--- AVAILABLE DATA ---
#####

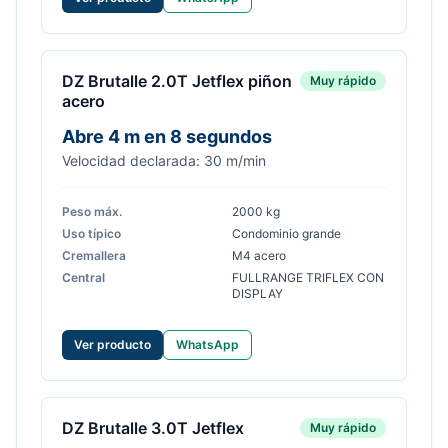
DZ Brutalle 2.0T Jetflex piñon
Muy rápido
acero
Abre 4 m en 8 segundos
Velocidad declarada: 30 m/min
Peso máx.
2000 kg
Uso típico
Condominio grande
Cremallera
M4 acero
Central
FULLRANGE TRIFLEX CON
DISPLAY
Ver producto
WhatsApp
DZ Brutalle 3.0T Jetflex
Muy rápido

#####

--- TASK INSTRUCTIONS ---
The reply should repeat the data in full, exactly as given, and contain no pictures.

--- SOLUTION BELOW ---
DZ Brutalle 2.0T Jetflex piñon
Muy rápido
acero
Abre 4 m en 8 segundos
Velocidad declarada: 30 m/min
Peso máx.
2000 kg
Uso típico
Condominio grande
Cremallera
M4 acero
Central
FULLRANGE TRIFLEX CON
DISPLAY
Ver producto
WhatsApp
DZ Brutalle 3.0T Jetflex
Muy rápido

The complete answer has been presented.